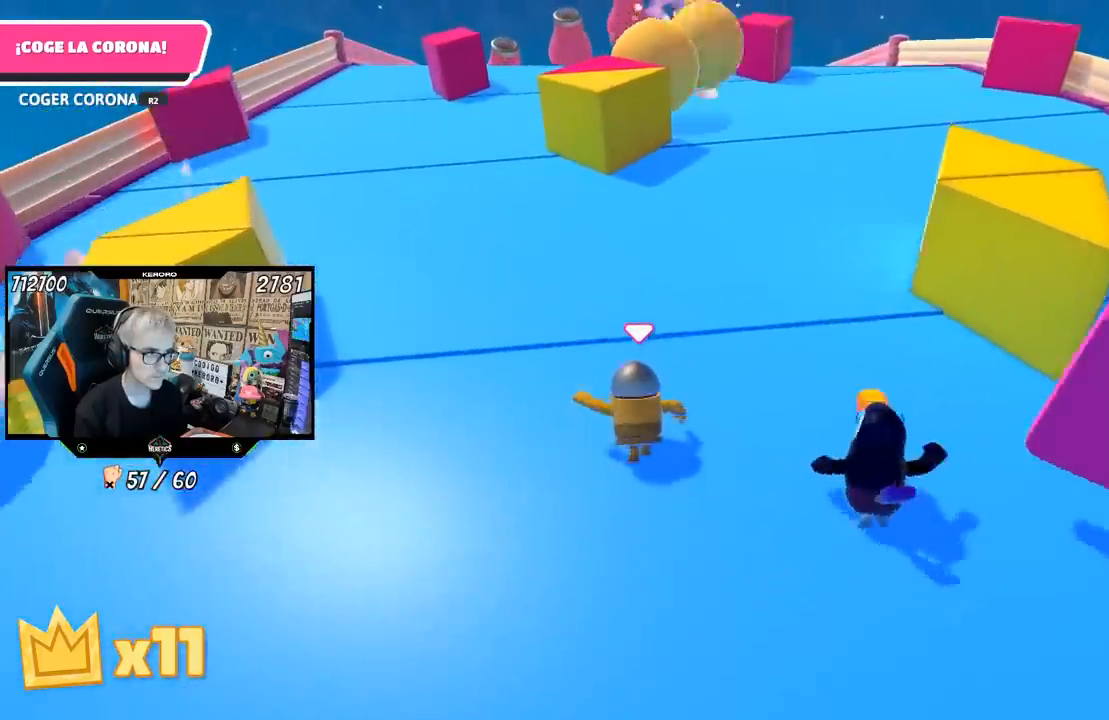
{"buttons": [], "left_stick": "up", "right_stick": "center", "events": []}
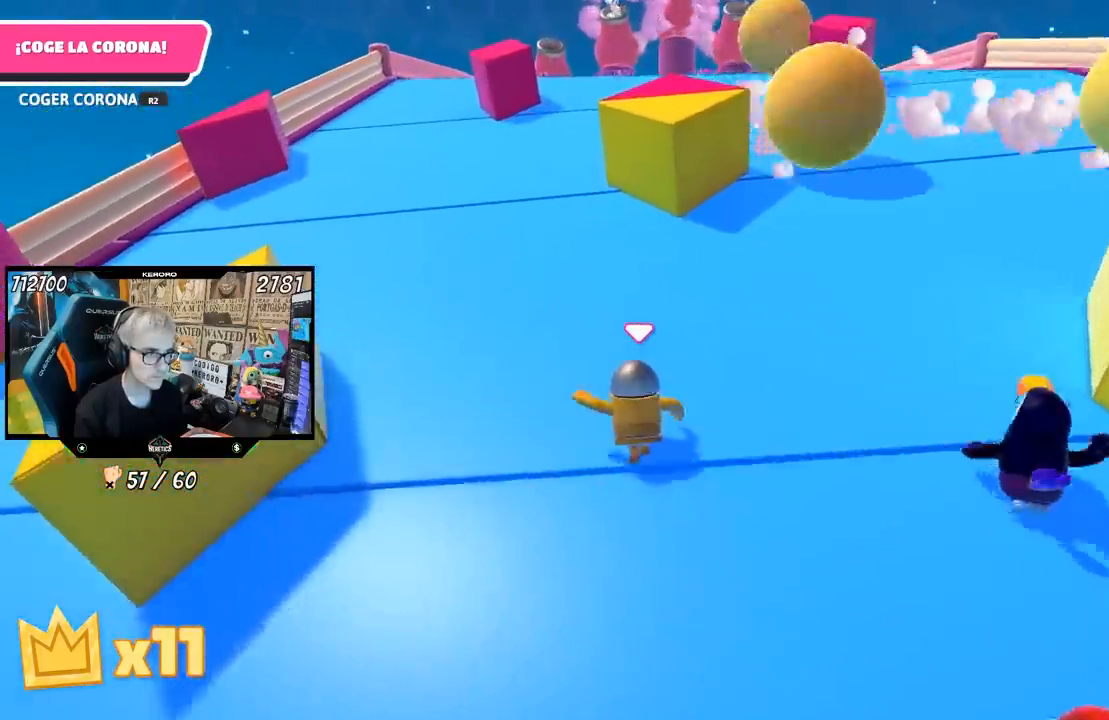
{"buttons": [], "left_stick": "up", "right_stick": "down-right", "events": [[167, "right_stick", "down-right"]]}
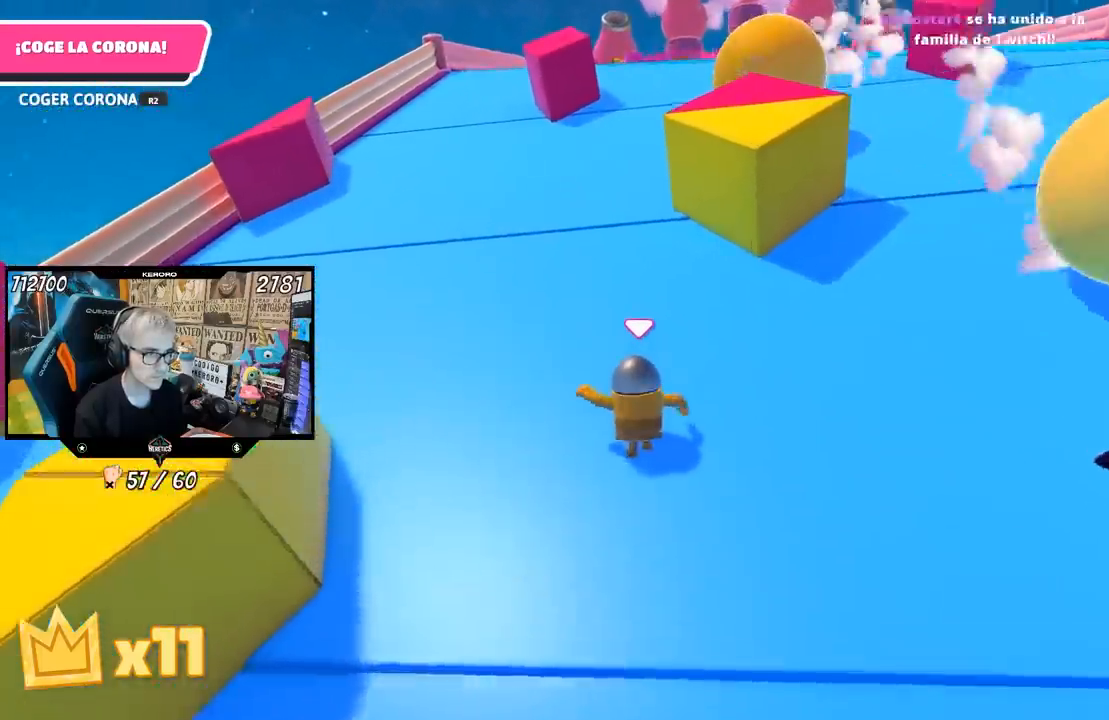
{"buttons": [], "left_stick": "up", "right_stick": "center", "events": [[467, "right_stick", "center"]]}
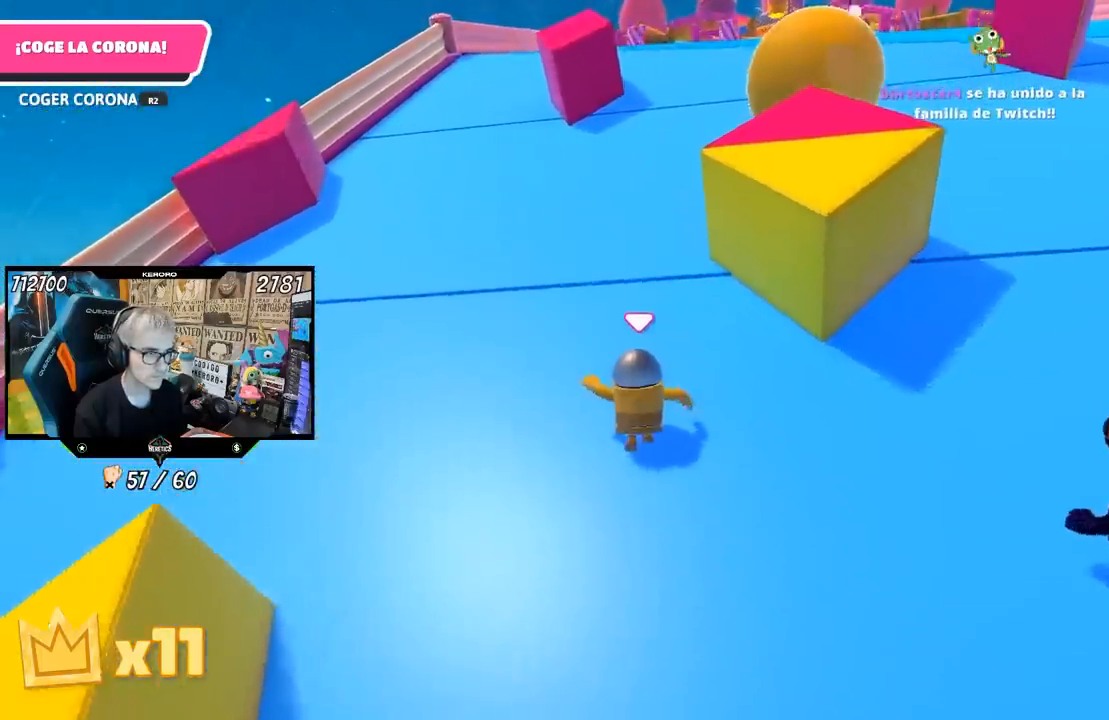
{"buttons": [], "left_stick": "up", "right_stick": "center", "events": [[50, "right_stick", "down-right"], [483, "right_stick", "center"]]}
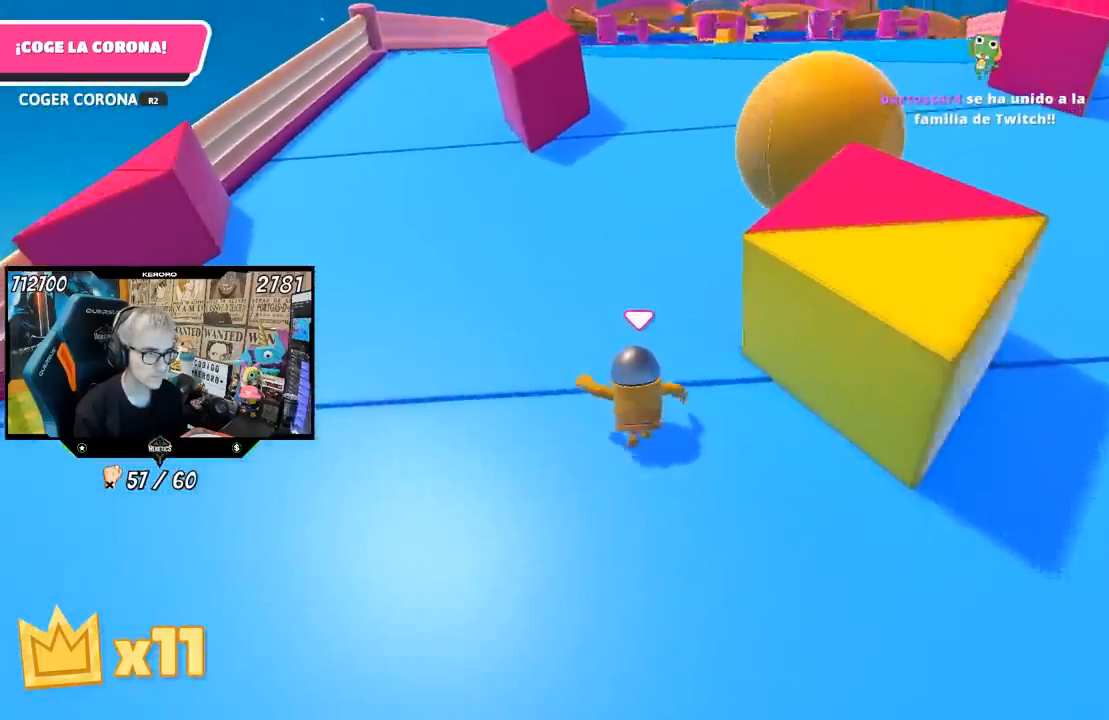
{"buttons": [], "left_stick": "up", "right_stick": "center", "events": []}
______
* [Task]
Among the lines of the material above, find those with the word "center". Copy each one.

* [Task solution]
{"buttons": [], "left_stick": "up", "right_stick": "center", "events": []}
{"buttons": [], "left_stick": "up", "right_stick": "center", "events": [[467, "right_stick", "center"]]}
{"buttons": [], "left_stick": "up", "right_stick": "center", "events": [[50, "right_stick", "down-right"], [483, "right_stick", "center"]]}
{"buttons": [], "left_stick": "up", "right_stick": "center", "events": []}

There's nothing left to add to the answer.